* Work to complete: Whenever a line below includes the string "John", show it.

* Supplied entries:

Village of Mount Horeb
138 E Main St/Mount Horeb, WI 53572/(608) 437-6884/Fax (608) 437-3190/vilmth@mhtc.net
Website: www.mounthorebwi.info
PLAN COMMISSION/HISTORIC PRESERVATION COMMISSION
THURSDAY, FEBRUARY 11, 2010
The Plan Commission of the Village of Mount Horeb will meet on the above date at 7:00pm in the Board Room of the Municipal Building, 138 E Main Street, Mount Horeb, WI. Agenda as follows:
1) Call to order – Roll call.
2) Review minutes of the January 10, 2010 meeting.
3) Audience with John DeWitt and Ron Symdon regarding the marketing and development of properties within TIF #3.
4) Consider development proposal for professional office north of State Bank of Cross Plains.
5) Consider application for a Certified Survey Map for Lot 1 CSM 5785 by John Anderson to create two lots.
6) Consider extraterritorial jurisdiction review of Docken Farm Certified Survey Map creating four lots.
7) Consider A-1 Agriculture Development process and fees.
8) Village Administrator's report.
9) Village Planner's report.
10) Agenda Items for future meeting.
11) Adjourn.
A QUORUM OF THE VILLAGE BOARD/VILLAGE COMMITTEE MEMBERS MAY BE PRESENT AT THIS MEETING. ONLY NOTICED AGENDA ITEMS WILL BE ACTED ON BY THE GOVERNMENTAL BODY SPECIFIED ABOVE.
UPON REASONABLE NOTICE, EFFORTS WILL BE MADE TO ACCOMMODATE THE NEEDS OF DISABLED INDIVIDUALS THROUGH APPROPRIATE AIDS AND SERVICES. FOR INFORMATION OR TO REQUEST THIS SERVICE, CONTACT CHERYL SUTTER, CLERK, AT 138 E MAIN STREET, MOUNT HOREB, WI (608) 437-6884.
--
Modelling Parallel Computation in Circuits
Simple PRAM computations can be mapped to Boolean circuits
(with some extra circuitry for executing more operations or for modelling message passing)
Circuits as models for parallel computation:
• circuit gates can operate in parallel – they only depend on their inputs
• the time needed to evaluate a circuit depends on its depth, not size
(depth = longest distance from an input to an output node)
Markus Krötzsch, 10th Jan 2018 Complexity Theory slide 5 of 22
==
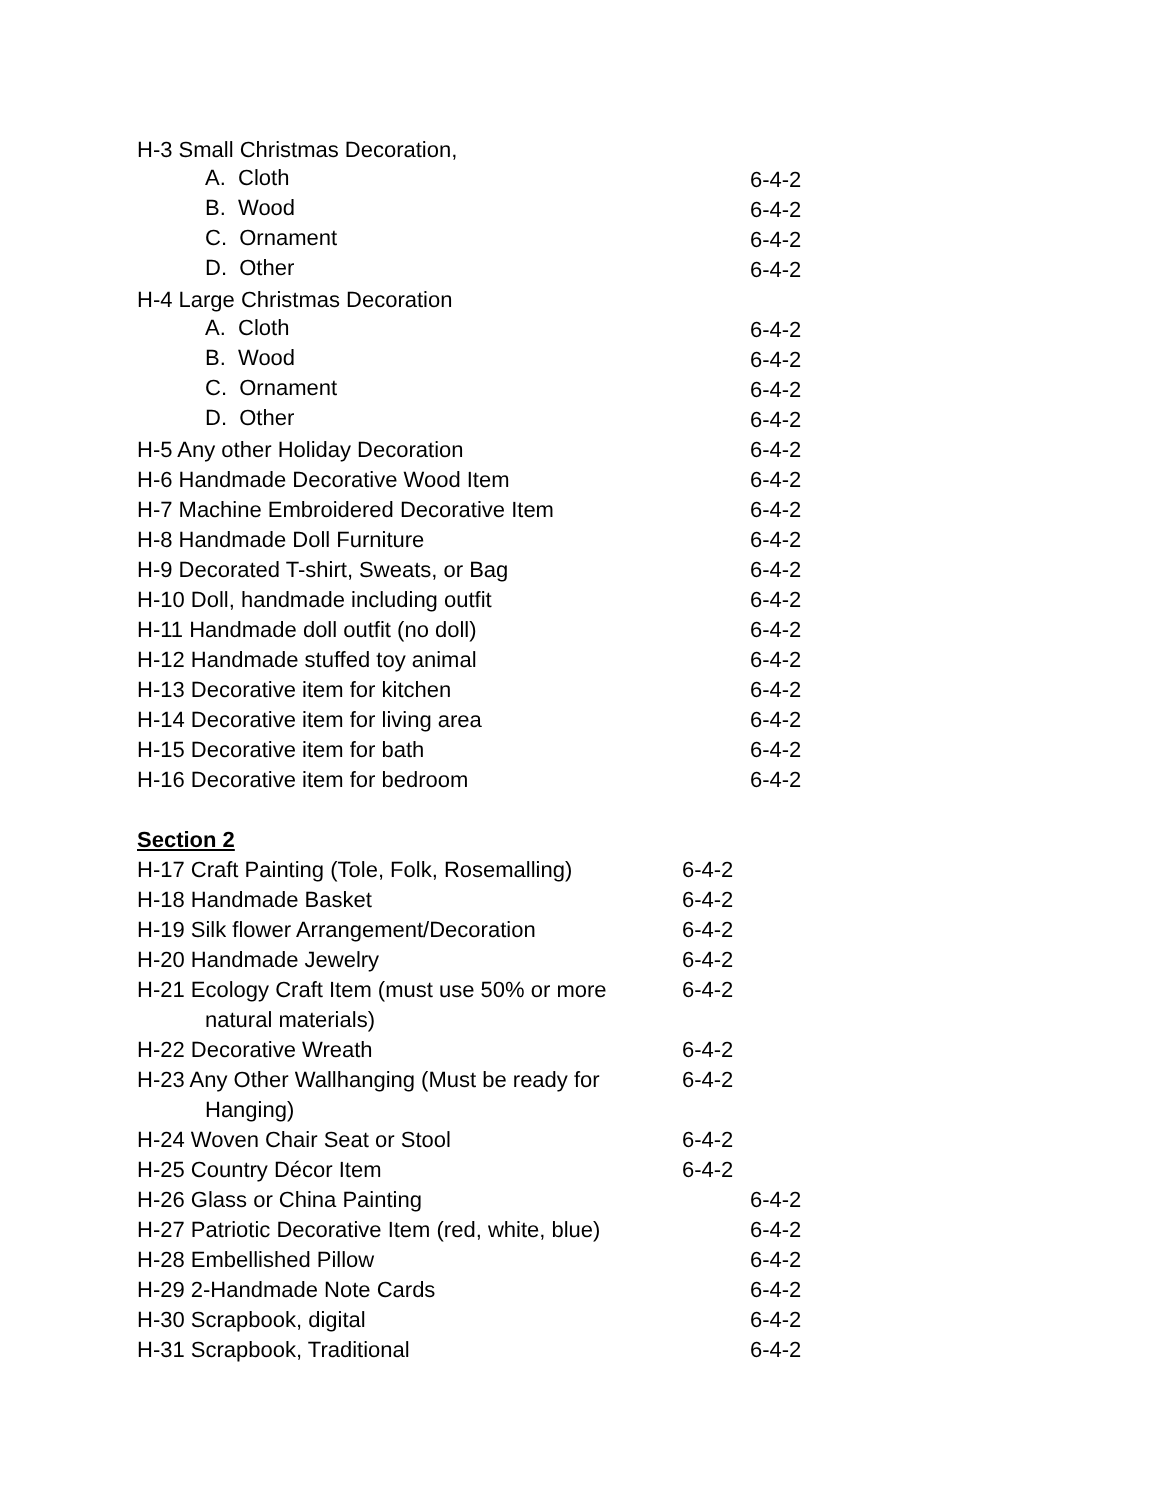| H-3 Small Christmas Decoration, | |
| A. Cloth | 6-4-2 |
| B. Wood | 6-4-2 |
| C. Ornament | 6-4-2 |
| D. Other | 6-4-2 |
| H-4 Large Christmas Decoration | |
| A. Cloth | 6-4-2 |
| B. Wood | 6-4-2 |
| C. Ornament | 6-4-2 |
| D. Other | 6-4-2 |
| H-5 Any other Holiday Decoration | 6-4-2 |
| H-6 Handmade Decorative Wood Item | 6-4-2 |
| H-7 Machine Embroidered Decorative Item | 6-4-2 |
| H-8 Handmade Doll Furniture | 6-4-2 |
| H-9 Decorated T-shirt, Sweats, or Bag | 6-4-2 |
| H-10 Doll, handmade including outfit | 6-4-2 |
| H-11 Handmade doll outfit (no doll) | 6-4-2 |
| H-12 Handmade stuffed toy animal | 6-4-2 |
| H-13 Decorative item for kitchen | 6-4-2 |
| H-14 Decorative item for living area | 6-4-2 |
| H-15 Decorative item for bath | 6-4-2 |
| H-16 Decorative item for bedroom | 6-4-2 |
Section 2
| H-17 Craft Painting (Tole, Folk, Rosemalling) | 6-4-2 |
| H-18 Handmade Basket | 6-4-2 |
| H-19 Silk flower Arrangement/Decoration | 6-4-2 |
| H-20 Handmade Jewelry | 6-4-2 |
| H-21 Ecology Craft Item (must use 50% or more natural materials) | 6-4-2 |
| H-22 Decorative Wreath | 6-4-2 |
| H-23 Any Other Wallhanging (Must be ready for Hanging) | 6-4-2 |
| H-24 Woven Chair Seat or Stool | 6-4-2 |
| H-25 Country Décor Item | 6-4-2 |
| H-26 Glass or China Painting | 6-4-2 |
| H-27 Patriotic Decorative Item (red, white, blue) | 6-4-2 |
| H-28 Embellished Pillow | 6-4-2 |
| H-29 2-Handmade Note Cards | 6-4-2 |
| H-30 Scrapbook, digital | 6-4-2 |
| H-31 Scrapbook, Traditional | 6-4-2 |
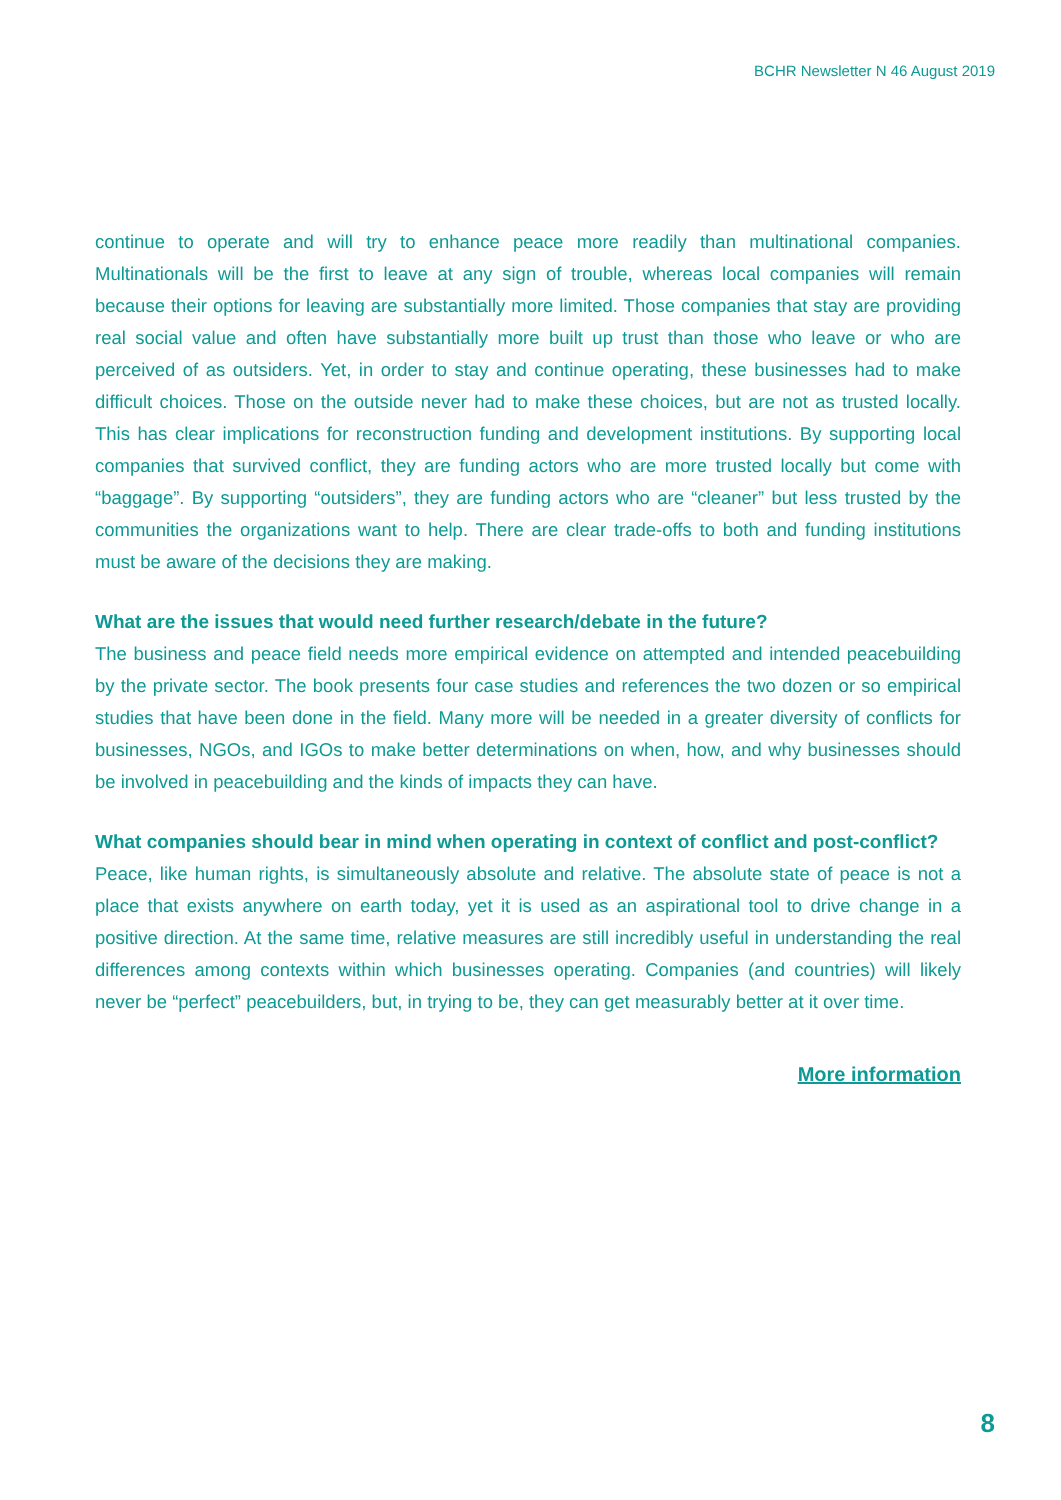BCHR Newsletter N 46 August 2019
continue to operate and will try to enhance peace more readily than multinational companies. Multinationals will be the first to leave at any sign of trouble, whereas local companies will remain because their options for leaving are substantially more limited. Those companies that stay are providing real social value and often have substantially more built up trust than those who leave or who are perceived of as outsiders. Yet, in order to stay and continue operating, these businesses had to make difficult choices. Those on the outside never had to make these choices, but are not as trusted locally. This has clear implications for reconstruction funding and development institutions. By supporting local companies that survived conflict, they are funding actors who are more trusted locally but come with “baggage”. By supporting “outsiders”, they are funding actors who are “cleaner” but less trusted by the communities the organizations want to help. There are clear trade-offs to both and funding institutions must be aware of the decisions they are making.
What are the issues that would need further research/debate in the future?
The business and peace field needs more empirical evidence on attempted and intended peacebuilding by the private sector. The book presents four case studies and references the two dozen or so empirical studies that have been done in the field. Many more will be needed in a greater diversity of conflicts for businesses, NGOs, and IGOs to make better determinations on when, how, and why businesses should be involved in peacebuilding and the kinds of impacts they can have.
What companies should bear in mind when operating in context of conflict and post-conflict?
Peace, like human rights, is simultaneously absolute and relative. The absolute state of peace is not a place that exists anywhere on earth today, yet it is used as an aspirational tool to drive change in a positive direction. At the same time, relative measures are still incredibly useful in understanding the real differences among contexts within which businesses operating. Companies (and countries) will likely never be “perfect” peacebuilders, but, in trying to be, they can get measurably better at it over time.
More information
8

* Answer section:
3) Audience with John DeWitt and Ron Symdon regarding the marketing and development of properties within TIF #3.
5) Consider application for a Certified Survey Map for Lot 1 CSM 5785 by John Anderson to create two lots.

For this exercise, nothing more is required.